> _AIM OF THE EXERCISE_
Reproduce each entry exactly.

*** MATERIAL PROVIDED Section Begins ***

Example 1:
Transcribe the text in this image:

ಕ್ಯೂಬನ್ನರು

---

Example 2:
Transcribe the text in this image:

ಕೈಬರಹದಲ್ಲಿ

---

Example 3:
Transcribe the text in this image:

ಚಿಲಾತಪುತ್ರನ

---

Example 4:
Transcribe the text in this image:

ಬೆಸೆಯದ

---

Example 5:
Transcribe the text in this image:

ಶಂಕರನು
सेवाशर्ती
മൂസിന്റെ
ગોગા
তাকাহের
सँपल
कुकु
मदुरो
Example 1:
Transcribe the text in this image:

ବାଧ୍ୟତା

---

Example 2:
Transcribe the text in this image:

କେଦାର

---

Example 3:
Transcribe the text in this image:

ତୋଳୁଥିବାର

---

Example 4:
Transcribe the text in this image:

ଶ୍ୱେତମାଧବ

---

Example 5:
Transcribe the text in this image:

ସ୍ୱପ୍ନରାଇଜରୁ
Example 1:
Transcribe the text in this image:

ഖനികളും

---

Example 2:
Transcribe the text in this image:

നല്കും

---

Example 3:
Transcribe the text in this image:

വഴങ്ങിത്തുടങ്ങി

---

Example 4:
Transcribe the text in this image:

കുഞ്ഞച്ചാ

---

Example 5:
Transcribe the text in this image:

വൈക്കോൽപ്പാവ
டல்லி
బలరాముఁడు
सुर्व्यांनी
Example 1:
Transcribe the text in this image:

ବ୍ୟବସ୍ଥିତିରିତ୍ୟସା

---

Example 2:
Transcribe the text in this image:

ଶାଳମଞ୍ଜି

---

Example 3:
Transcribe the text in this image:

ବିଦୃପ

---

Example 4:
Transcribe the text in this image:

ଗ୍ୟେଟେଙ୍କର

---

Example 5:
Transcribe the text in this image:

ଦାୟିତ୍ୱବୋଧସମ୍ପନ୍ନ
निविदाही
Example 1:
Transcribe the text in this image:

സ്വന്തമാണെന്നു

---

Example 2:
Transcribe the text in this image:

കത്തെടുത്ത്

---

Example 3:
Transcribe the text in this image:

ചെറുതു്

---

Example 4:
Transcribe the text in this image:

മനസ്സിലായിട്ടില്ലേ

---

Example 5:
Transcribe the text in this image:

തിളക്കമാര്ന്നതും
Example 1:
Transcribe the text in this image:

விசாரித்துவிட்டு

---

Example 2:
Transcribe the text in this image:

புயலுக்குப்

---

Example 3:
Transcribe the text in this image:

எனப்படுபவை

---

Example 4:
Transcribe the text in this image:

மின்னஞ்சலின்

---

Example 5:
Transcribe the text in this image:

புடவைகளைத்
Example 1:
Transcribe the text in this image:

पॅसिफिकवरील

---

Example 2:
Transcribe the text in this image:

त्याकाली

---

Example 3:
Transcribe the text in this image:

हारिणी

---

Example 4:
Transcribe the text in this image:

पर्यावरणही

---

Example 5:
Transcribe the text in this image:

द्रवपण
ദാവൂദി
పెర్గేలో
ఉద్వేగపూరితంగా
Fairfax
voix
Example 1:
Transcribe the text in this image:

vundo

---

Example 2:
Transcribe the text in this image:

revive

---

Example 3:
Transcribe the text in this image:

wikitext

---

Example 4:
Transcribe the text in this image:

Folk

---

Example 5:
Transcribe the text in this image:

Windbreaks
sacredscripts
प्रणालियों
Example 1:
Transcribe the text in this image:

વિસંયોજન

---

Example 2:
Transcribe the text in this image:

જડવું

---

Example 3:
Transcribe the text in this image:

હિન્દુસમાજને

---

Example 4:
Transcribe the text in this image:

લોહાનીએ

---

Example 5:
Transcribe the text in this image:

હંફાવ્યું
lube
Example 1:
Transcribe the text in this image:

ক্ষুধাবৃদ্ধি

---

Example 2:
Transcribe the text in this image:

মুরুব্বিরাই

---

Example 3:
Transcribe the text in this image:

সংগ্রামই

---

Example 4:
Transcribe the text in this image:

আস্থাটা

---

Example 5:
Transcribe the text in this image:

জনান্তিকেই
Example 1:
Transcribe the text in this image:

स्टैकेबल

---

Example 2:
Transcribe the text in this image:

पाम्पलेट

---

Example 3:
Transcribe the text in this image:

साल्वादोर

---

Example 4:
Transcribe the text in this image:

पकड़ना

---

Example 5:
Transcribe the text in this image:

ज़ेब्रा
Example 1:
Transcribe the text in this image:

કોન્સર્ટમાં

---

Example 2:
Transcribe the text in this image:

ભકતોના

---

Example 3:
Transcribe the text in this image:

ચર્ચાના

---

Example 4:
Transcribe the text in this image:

*** MATERIAL PROVIDED Section Ends ***

> _RESULT FOR THIS TASK_
Example 1:
Transcribe the text in this image:

ಕ್ಯೂಬನ್ನರು

---

Example 2:
Transcribe the text in this image:

ಕೈಬರಹದಲ್ಲಿ

---

Example 3:
Transcribe the text in this image:

ಚಿಲಾತಪುತ್ರನ

---

Example 4:
Transcribe the text in this image:

ಬೆಸೆಯದ

---

Example 5:
Transcribe the text in this image:

ಶಂಕರನು
सेवाशर्ती
മൂസിന്റെ
ગોગા
তাকাহের
सँपल
कुकु
मदुरो
Example 1:
Transcribe the text in this image:

ବାଧ୍ୟତା

---

Example 2:
Transcribe the text in this image:

କେଦାର

---

Example 3:
Transcribe the text in this image:

ତୋଳୁଥିବାର

---

Example 4:
Transcribe the text in this image:

ଶ୍ୱେତମାଧବ

---

Example 5:
Transcribe the text in this image:

ସ୍ୱପ୍ନରାଇଜରୁ
Example 1:
Transcribe the text in this image:

ഖനികളും

---

Example 2:
Transcribe the text in this image:

നല്കും

---

Example 3:
Transcribe the text in this image:

വഴങ്ങിത്തുടങ്ങി

---

Example 4:
Transcribe the text in this image:

കുഞ്ഞച്ചാ

---

Example 5:
Transcribe the text in this image:

വൈക്കോൽപ്പാവ
டல்லி
బలరాముఁడు
सुर्व्यांनी
Example 1:
Transcribe the text in this image:

ବ୍ୟବସ୍ଥିତିରିତ୍ୟସା

---

Example 2:
Transcribe the text in this image:

ଶାଳମଞ୍ଜି

---

Example 3:
Transcribe the text in this image:

ବିଦୃପ

---

Example 4:
Transcribe the text in this image:

ଗ୍ୟେଟେଙ୍କର

---

Example 5:
Transcribe the text in this image:

ଦାୟିତ୍ୱବୋଧସମ୍ପନ୍ନ
निविदाही
Example 1:
Transcribe the text in this image:

സ്വന്തമാണെന്നു

---

Example 2:
Transcribe the text in this image:

കത്തെടുത്ത്

---

Example 3:
Transcribe the text in this image:

ചെറുതു്

---

Example 4:
Transcribe the text in this image:

മനസ്സിലായിട്ടില്ലേ

---

Example 5:
Transcribe the text in this image:

തിളക്കമാര്ന്നതും
Example 1:
Transcribe the text in this image:

விசாரித்துவிட்டு

---

Example 2:
Transcribe the text in this image:

புயலுக்குப்

---

Example 3:
Transcribe the text in this image:

எனப்படுபவை

---

Example 4:
Transcribe the text in this image:

மின்னஞ்சலின்

---

Example 5:
Transcribe the text in this image:

புடவைகளைத்
Example 1:
Transcribe the text in this image:

पॅसिफिकवरील

---

Example 2:
Transcribe the text in this image:

त्याकाली

---

Example 3:
Transcribe the text in this image:

हारिणी

---

Example 4:
Transcribe the text in this image:

पर्यावरणही

---

Example 5:
Transcribe the text in this image:

द्रवपण
ദാവൂദി
పెర్గేలో
ఉద్వేగపూరితంగా
Fairfax
voix
Example 1:
Transcribe the text in this image:

vundo

---

Example 2:
Transcribe the text in this image:

revive

---

Example 3:
Transcribe the text in this image:

wikitext

---

Example 4:
Transcribe the text in this image:

Folk

---

Example 5:
Transcribe the text in this image:

Windbreaks
sacredscripts
प्रणालियों
Example 1:
Transcribe the text in this image:

વિસંયોજન

---

Example 2:
Transcribe the text in this image:

જડવું

---

Example 3:
Transcribe the text in this image:

હિન્દુસમાજને

---

Example 4:
Transcribe the text in this image:

લોહાનીએ

---

Example 5:
Transcribe the text in this image:

હંફાવ્યું
lube
Example 1:
Transcribe the text in this image:

ক্ষুধাবৃদ্ধি

---

Example 2:
Transcribe the text in this image:

মুরুব্বিরাই

---

Example 3:
Transcribe the text in this image:

সংগ্রামই

---

Example 4:
Transcribe the text in this image:

আস্থাটা

---

Example 5:
Transcribe the text in this image:

জনান্তিকেই
Example 1:
Transcribe the text in this image:

स्टैकेबल

---

Example 2:
Transcribe the text in this image:

पाम्पलेट

---

Example 3:
Transcribe the text in this image:

साल्वादोर

---

Example 4:
Transcribe the text in this image:

पकड़ना

---

Example 5:
Transcribe the text in this image:

ज़ेब्रा
Example 1:
Transcribe the text in this image:

કોન્સર્ટમાં

---

Example 2:
Transcribe the text in this image:

ભકતોના

---

Example 3:
Transcribe the text in this image:

ચર્ચાના

---

Example 4:
Transcribe the text in this image:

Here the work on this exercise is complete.